Google Maps API Keys on Android

For any Android devices with the Google APIs add-on installed, there is a very convenient way to integrate Google Maps with your application: the MapView. Using this view allows an app developer to create custom interfaces using other components rather than just launching the built-in Google Maps application via an intent. Needless to say, it is a very powerful feature that can be added with minimal effort.

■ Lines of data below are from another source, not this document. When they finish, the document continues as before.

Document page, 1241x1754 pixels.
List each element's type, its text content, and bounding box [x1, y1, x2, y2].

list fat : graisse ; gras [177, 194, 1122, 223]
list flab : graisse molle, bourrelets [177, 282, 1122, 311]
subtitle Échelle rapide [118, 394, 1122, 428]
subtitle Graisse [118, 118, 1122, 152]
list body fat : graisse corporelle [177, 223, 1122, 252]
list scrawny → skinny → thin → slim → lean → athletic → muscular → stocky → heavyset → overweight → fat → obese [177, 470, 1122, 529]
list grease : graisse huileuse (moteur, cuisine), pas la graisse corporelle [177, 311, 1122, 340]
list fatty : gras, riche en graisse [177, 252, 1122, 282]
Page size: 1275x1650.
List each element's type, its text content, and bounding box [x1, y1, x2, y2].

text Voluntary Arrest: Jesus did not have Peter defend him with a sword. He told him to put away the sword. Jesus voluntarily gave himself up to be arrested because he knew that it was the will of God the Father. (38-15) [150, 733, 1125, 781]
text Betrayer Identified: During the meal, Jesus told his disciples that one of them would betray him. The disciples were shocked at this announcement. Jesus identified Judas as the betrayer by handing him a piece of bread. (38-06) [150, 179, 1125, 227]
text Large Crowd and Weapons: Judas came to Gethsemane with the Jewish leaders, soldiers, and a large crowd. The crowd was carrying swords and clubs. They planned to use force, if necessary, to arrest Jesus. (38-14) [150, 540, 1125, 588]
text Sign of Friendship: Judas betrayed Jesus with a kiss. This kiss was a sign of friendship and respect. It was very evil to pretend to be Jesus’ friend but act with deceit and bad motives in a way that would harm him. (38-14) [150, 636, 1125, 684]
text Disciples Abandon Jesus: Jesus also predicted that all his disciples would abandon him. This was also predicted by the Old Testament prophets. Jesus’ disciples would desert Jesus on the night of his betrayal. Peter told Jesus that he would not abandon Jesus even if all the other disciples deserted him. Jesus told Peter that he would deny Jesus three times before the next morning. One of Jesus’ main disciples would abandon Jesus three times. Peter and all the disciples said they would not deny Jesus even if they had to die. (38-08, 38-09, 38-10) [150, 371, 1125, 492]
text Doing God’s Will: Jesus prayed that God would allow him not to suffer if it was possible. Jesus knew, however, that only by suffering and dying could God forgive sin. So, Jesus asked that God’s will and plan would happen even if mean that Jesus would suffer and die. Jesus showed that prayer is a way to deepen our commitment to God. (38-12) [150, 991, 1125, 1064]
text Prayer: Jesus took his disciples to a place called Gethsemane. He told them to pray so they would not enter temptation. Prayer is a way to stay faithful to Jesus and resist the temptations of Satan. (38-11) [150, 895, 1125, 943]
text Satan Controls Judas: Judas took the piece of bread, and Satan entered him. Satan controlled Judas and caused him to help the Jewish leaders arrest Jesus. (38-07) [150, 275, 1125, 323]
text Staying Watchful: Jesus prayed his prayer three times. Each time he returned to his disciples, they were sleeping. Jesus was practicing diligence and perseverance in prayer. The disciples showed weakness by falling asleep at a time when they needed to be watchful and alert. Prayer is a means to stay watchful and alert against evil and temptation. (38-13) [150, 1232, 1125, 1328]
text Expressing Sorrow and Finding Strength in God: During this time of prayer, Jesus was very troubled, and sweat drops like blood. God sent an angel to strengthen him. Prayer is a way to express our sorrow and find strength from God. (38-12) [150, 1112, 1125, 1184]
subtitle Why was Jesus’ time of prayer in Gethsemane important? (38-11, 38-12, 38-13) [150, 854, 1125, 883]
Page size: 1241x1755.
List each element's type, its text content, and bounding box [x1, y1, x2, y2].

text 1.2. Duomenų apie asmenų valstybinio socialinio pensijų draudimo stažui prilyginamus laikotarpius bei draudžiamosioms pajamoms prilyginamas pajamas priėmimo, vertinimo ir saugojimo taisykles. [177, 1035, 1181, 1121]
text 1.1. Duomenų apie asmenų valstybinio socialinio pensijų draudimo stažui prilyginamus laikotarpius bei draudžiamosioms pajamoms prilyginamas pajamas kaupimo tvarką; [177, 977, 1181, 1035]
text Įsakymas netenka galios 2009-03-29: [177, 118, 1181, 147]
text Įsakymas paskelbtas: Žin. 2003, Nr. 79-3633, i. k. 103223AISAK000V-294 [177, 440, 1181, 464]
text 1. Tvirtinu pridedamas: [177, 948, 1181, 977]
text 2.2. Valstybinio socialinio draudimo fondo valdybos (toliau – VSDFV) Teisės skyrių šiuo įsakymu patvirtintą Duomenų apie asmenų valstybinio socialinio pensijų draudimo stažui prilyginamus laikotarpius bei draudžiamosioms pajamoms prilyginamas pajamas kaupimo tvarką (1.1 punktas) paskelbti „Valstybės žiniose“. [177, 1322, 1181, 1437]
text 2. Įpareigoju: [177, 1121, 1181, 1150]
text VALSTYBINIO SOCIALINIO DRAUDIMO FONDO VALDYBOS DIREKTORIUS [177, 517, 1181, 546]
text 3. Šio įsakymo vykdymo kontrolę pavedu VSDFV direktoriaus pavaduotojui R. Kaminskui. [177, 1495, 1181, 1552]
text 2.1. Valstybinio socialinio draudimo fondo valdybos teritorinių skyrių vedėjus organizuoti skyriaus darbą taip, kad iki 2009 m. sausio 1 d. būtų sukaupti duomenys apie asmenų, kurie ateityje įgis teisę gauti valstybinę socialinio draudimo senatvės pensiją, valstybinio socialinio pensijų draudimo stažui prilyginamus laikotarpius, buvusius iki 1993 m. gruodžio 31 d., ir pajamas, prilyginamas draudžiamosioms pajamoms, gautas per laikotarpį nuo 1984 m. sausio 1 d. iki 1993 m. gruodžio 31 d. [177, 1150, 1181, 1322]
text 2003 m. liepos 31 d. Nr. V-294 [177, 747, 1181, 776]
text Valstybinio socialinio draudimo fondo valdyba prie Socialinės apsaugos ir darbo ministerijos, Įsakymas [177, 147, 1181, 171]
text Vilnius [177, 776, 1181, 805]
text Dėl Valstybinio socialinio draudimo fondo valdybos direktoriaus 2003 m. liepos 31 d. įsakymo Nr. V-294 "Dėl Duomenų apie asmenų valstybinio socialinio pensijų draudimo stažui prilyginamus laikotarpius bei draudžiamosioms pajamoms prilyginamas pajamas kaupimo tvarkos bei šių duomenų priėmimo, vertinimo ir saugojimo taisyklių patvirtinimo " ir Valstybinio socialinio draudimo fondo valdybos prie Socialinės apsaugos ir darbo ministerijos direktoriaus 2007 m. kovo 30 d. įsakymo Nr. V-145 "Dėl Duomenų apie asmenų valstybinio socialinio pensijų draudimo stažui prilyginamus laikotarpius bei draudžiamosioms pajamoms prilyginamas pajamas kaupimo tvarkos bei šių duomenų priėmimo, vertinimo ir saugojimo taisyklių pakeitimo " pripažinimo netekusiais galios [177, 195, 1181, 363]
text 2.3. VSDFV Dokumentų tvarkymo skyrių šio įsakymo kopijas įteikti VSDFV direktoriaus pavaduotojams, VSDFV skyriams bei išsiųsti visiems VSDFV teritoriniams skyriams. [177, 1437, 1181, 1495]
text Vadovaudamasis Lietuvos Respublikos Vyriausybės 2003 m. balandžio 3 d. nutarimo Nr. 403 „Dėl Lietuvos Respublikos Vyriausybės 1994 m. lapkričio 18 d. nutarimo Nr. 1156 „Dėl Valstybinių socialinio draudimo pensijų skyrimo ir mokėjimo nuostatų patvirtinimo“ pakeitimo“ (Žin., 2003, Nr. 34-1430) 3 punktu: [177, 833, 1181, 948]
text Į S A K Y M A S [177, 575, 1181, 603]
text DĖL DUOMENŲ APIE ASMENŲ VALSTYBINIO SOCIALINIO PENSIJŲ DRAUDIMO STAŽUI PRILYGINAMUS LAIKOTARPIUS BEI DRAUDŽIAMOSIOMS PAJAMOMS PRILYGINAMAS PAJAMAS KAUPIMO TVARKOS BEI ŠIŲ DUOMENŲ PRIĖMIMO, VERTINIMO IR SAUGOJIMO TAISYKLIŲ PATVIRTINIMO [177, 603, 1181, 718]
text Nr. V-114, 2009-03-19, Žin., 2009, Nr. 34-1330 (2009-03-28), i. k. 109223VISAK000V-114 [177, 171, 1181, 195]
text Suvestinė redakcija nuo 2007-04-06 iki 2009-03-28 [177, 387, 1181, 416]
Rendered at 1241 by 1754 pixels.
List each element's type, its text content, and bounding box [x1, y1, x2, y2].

To use this feature, however, one has to register for an application key from Google. Normally, this would be a reasonable request. In this day and age of mash-ups and public APIs, registering for keys is the status quo. What differs here is that the public-key fingerprint of certificate used to sign the application must be submitted in order to get the key. The key is generated using this fingerprint as a seed for the key generation and will only work when deployed in an app signed by that same certificate. At first glance, this too is perfectly reasonable. The annoyance comes when one realizes that a different certificate is used to sign your application for development/debugging than is used for production release (which is the default behavior for the Android Development Toolkit). If 2 different certificates are used, two different keys are needed and, since the key is embedded in the layout file that uses the MapView, one must have two different build configurations - one that uses the debug key and another that uses the release key in the layout file.

This leaves one with little recourse but to either use the production certificate during development/debug, manually change the key in the layout file before doing a build, or use a tool like ANT or Maven to swap in the right version of the file at build time based on a profile. I was planing on configuring Maven for this project using an open-source Maven ADK plug-in at some point anyway, looks like I have another reason to do so.